Olympio and his cousin Gilchrist Olympio run Togo's main opposition party Rally for the Support of Democracy and Development. Gilchrist Olympio is the son of Sylvanus Olympio, the first elected president of Togo, who was gunned down at the gates of the U.S. Embassy during a 1963 coup that brought Eyadema to power.
"We're not stopping until Gnassingbe is gone," said Harry Olympio, speaking by telephone. "We're going to fight every day, and tomorrow we start again."
Harry Olympio said he received a call from a friend in the army early Saturday, telling him the government has ordered his death.
"My family and I are in serious danger," he said, adding that he had spoken on Saturday with his wife, who said soldiers had surrounded their home in the Lome neighborhood of Be.
At least 10 people were wounded Friday as police and protesters fought briefly in the same narrow streets of Be.
"Every day we must fight this president," said Mason Lawson, 25, before hurling two large stones Saturday at a phalanx of riot police moving rapidly toward him. "The world must know we have no freedom."
Stun grenades rocked windows and sent the wild-eyed crowds screaming, swearing revenge. Police sent volleys of tear gas into the crowds, leaving tracers of blue smoke over the tin roofs of Be.
Children as young as 10 joined the fight, throwing stones that traveled a few feet and plopped into a gas-filled no man's land between police and protesters.
"We are tired," said Junior Makundu, dragging a tree stump into the road as hundreds cheered him on. "We want a democratic Togo, and we ask the world to help us."
The presidents of Nigeria, Mali, Benin, Ghana and Niger had intended to confront Togolese authorities in the capital, Lome, on Friday, but refused to accept a Togolese invitation to meet instead in the northern city of Kara.

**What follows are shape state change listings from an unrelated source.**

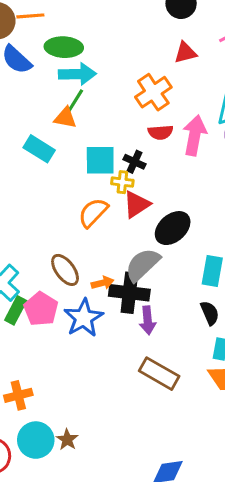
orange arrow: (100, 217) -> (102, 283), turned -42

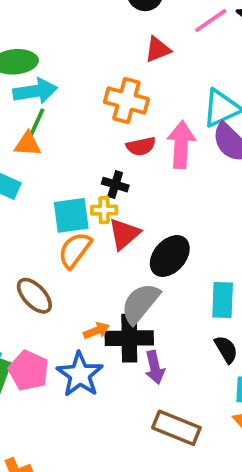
orange cross: (153, 92) -> (126, 101), turned -33
cyan square: (100, 160) -> (71, 215), moved
brown ellipse: (65, 270) -> (34, 296), moved

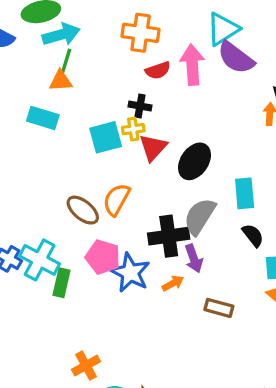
orange semicircle: (75, 250) -> (116, 200), moved
gray semicircle: (140, 303) -> (200, 216), moved
orange arrow: (96, 331) -> (173, 283), moved
pink pentagon: (29, 371) -> (103, 257), moved
brown rectangle: (176, 428) -> (219, 308), size x0.7

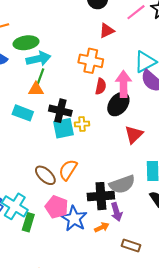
red semicircle: (158, 70) -> (101, 86), turned -63
black cross: (140, 106) -> (60, 111), moved, size x1.5
red triangle: (153, 147) -> (134, 135), moved
black ellipse: (195, 161) -> (118, 104), moved
gray semicircle: (200, 216) -> (122, 184), turned -145

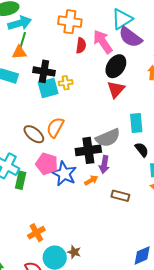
pink arrow: (123, 84) -> (103, 42), turned -30
black ellipse: (118, 104) -> (116, 66), moved
purple arrow: (116, 212) -> (104, 164), turned 30

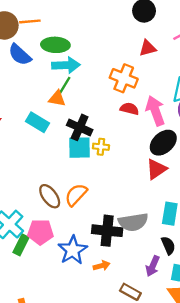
red semicircle: (81, 45) -> (129, 109), turned -98
pink pentagon: (47, 164) -> (40, 232), moved, turned -30
purple arrow: (104, 164) -> (153, 266), moved

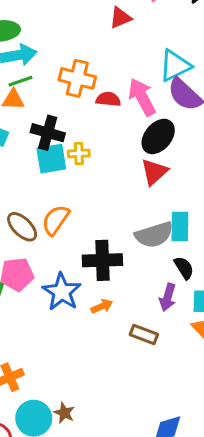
orange cross: (124, 78) -> (77, 78), moved
green line: (65, 85) -> (21, 81), turned 48
gray semicircle: (133, 222) -> (154, 235), moved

Instead, they reissued a demand that the meeting take place Saturday in Niger so that they could express their anger about last week's appointment of Gnassingbe as president hours after his father had died of a heart attack, officials said.
"If these authorities do not show up for the meeting, they risk sanctions," the five leaders said in the statement after meeting in Cotonou, Benin. The five were selected to carry a message from the 15-nation Economic Community of West African States, which held an emergency summit Wednesday and declared that the Togolese military had committed a coup d'etat.
The 52-nation African Union which has been trying to shed the continent's legacy of despots seizing power through the barrel of a gun also has threatened to impose sanctions.
According to Togo's constitution, the speaker of the parliament should have been named president after Eyadema died, with new elections held within 60 days. The military, however, selected Gnassingbe as successor and had parliament amend the constitution.